Tobi: Um es klarzustellen: In einer Post-Work-Gesellschaft wird es weiterhin Tätigkeiten geben, die nicht unmittelbar und jederzeit Freude bereiten. Weiterhin wird es immer Notwendiges geben, was getan werden muss. Die Sozialwissenschaftlerin, Aktivistin und Journalistin Brigitte Kratzwald weist wichtigerweise darauf hin, dass Aufgaben zwischen »Lust und Notwendigkeit« übernommen werden. Die Theologin und Autorin Ina Praetorius spricht an dieser Stelle von der »Wiederentdeckung des Selbstverständlichen«. Das gegenseitige Kümmern wird wieder zum Kern unseres gesellschaftlichen Miteinanders. Genau das ist verloren gegangen und zeigt auch, dass die Welt gestaltbar sowie veränderbar ist.

Wir werden wieder klar haben, warum wir etwas tun und nicht für einen anonymen Markt arbeiten. Ganz konkret zur Müllentsorgung: Zum einen sehen wir, dass Menschen glücklicherweise unterschiedlich sind und demnach auch diverse Interessen haben. Es wird definitiv auch Menschen geben, die sich um die Müllentsorgung kümmern. Aber das werden sie bestimmt nicht mehr 40 Stunden in der Woche tun müssen, sondern sehr viel weniger, weil wir auf dem Weg in eine befreite Gesellschaft sehr viel weniger in Müll, sondern in Kreisläufen denken und handeln werden.

Du hast selbst über zwei Jahre lang nahezu geldfrei gelebt, warst ohne monetäre Entlohnung tätig und trägst diese Erfahrungen heute in das von dir mitgegründete Netzwerk »living utopia« hinein. Welche Ziele verfolgt »living utopia« und in welchen Projekten seid ihr dort momentan aktiv?

Tobi: »living utopia« gestaltet als Netzwerk vor allem Mitmachräume, die tauschlogikfrei, vegan und drogenfrei verwirklicht werden. Unter anderem wird es in diesem Jahr wieder ein »MOVE UTOPIA« geben, ein »Zusammen!Treffen!« mit über 1.000 Menschen für fünf Tage, um sich miteinander zu vernetzen, auszutauschen und Wege in ein neues Miteinander zu gehen. Dort möchten wir neue Selbstverständlichkeiten jenseits von Arbeit, Eigentum, Leistungsdruck, Geld und Arbeit lebendig werden lassen. Außerdem gibt es noch verschiedene befreundete Initiativen oder Kollektive, die daraus entstanden sind und so diese Ideen in die Welt bringen. Zum Beispiel das »BildungsKollektiv imago«, mit dem wir jährlich hunderte Vorträge, Workshops, Lesungen und andere Bildungsaktivitäten an Universitäten, Schulen, auf Kongressen, Camps und Konferenzen gestalten. Alles nach dem Motto »Bildung darf keine Ware sein, aber wenn Du Knatze hast, hau rein!«. Zusätzlich sind wir gerade dabei, einen dauerhaften Mitmachraum in der Nähe von Göttingen aufzubauen, um von dort aktiv sein zu können.

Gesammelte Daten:
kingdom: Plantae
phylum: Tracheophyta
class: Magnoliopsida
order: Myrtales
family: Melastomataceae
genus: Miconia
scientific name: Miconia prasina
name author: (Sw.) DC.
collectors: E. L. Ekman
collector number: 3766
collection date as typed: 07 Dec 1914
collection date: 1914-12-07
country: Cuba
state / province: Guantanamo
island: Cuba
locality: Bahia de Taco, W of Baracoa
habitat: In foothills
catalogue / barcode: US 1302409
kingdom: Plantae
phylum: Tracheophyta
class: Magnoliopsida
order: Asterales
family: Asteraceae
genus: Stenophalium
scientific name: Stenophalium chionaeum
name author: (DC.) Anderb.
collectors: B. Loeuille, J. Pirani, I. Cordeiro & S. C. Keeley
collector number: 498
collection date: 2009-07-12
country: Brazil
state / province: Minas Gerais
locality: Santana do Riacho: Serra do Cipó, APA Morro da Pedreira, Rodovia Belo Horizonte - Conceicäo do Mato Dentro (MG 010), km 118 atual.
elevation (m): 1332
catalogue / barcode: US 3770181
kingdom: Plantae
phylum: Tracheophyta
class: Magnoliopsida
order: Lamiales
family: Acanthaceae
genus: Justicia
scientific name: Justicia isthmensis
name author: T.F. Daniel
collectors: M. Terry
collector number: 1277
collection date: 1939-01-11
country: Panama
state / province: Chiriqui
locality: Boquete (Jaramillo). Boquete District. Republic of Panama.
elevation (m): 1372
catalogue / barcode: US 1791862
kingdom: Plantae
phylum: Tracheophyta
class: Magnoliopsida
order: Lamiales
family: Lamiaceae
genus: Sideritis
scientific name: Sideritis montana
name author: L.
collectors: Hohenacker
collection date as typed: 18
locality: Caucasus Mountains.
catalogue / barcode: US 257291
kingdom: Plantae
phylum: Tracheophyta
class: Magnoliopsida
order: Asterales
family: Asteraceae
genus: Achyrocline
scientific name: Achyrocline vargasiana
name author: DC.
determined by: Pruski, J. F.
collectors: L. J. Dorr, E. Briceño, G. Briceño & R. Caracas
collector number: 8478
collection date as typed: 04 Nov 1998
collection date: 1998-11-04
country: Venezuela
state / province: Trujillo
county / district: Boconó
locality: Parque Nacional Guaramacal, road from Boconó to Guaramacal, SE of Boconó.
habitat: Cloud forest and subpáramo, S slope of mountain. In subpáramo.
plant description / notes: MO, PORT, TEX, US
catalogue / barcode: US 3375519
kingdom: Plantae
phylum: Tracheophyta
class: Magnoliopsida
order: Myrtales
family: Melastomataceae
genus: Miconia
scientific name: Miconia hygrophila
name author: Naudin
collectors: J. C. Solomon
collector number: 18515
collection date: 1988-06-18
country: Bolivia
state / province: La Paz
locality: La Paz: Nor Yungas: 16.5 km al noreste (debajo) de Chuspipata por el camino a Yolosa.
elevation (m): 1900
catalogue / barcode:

— Arbeitsauftrag A —
Übertrage diesen Satz aus dem Text über die Post-Work-Gesellschaft ins Englische: „Das gegenseitige Kümmern wird wieder zum Kern unseres gesellschaftlichen Miteinanders.“
— Arbeitsauftrag B —
Setze den Text über die Post-Work-Gesellschaft nach seinem letzten Satz fort.
Die Zeilen spielen hierfür keine Rolle.

— Endgültige Antwort A —
Mutual caring will once again become the core of our social coexistence.

— Endgültige Antwort B —
Du gehst nach wie vor keiner klassischen Lohnarbeit nach, lebst aber nicht mehr vollkommen geldfrei. Wie schaffst du es, deine Fixkosten (z.B. Miete) zu decken?

Tobi: Nach den 2,5 Jahren, die ich radikal geldfrei lebte und alle Geldangebote dogmatisch ablehnte, bin ich heute ein wenig pragmatischer. Mit dem »BildungsKollektiv« kommt dann ab und zu Geld rein. Ich bin sehr dankbar, dass ich damit locker meine Krankenversicherung, einen Solibeitrag für den Freiraum und andere Kleinigkeiten finanziell decken kann. Meist kommt sogar durchaus mehr Geld rein, als ich selber für meinen Lebensunterhalt brauche. Unter anderem deswegen bin ich in einer gemeinsamen Ökonomie, wo wir uns ein Konto teilen und Überschüsse weiter verspenden.

Wie dürfen wir uns deinen Alltag vorstellen?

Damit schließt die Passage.